Buried a half-mile deep under the icy plains of Greenland’s Hiawatha Glacier, scientists have discovered a giant crater. Nearly 20 miles wide, the crater is among the 25 largest in the world; for scale, NASA says it’s a bit bigger than the Washington, DC Beltway area.
Danish scientists first spotted the crater when reviewing topographical data in 2015, but it took some time to confirm, since it’s buried under 3,000 feet of ice. After examining additional satellite imagery and radar data collected during a fly-over of the area, the team was convinced of their discovery, which was published this week in the journal Science Advances.
Based on the shape of the crater and the sediment found in nearby glacial runoff, the scientists believe that the crater was likely caused by a meteorite strike less than 3 million years ago, possibly near the tail end of the Earth’s last ice age a mere 13,000 years ago. At its deepest point, the crater is around 1,000 feet below the surface of the ground, which means the meteorite could have been more than half a mile wide.
That has some scientists excited. A meteorite big enough to create the Hiawatha crater would also have disrupted life on Earth for centuries. Some researchers believe it could be the missing piece of a decade-long theory about why woolly mammoths, giant sloths, and early humans of the Clovis culture died out.

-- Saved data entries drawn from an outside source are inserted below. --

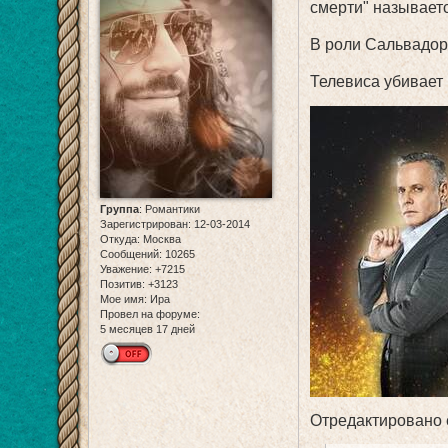
смерти" называетс
В роли Сальвадора
Телевиса убивает 
Группа
:
Романтики
Зарегистрирован
: 12-03-2014
Откуда:
Москва
Сообщений:
10265
Уважение:
+7215
Позитив:
+3123
Мое имя:
Ира
Провел на форуме:
5 месяцев 17 дней
Отредактировано e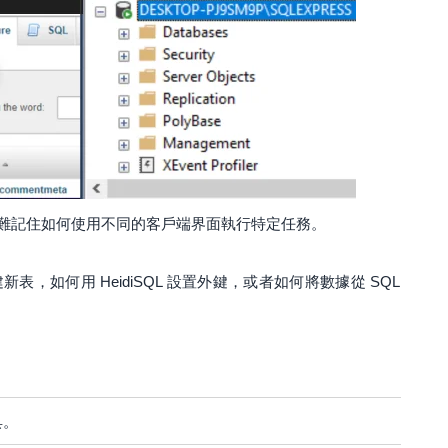
難記住如何使用不同的客戶端界面執行特定任務。
 創建新表，如何用 HeidiSQL 設置外鍵，或者如何將數據從 SQL
具。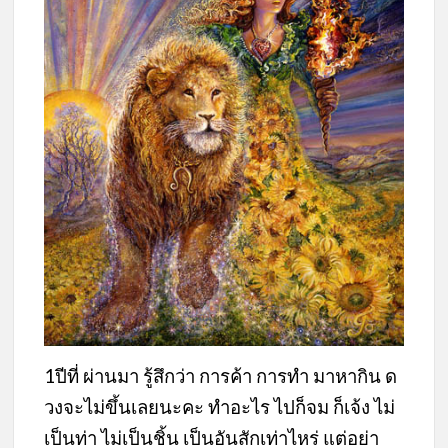
1ปีที่ ผ่านมา รู้สึกว่า การค้า การทำ มาหากิน ด
วงจะไม่ขึ้นเลยนะคะ ทำอะไร ไปก็จม ก็เจ้ง ไม่
เป็นท่า ไม่เป็นชิ้น เป็นอันสักเท่าไหร่ แต่อย่า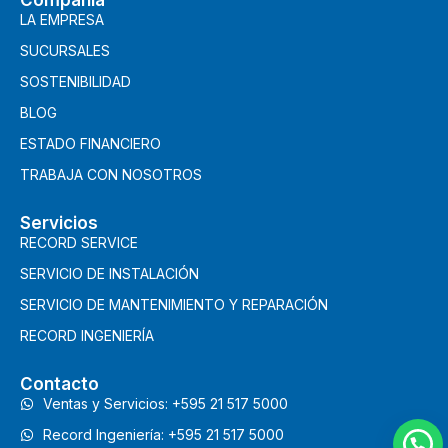
Compañia
LA EMPRESA
SUCURSALES
SOSTENIBILIDAD
BLOG
ESTADO FINANCIERO
TRABAJA CON NOSOTROS
Servicios
RECORD SERVICE
SERVICIO DE INSTALACIÓN
SERVICIO DE MANTENIMIENTO Y REPARACIÓN
RECORD INGENIERÍA
Contacto
Ventas y Servicios: +595 21 517 5000
Record Ingeniería: +595 21 517 5000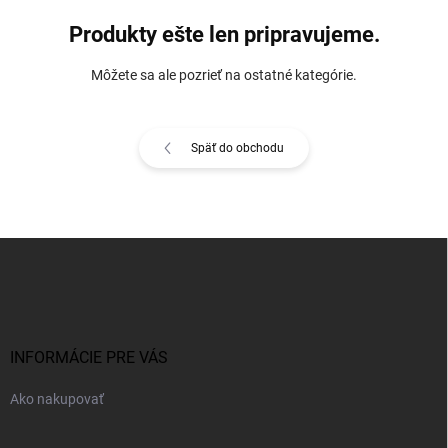
Produkty ešte len pripravujeme.
Môžete sa ale pozrieť na ostatné kategórie.
Späť do obchodu
Z
á
p
ä
t
i
INFORMÁCIE PRE VÁS
e
Ako nakupovať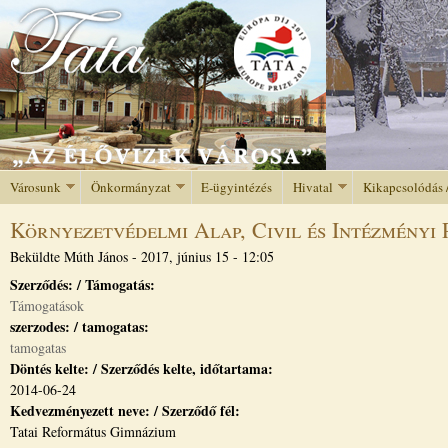
Jump to navigation
Városunk
Önkormányzat
E-ügyintézés
Hivatal
Kikapcsolódás 
Környezetvédelmi Alap, Civil és Intézményi 
Beküldte
Múth János
-
2017, június 15 - 12:05
Szerződés: / Támogatás:
Támogatások
szerzodes: / tamogatas:
tamogatas
Döntés kelte: / Szerződés kelte, időtartama:
2014-06-24
Kedvezményezett neve: / Szerződő fél:
Tatai Református Gimnázium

Based on geological analyses, scientists believe that a 1,000-year-long cooling event called the Younger Dryas began around 12,800 years ago, and according to one theory published in a 2007 paper, the Younger Dryas was caused by “an extraterrestrial impact event.”
While the authors originally theorized the impact took place somewhere in North America, no one could find the crater in question, but it’s possible that this new Greenland discovery could be it. “I think we have the smoking gun,” geochemist Wendy Wolbach told Science Magazine.
But the paper’s lead author is reluctant to jump to conclusions, as exciting as they may be. “We do not discuss it in the paper, but I think it is a possibility,” geologist Kurt Kjær told National Geographic. “This may generate a lot of discussion, and we need to find out.”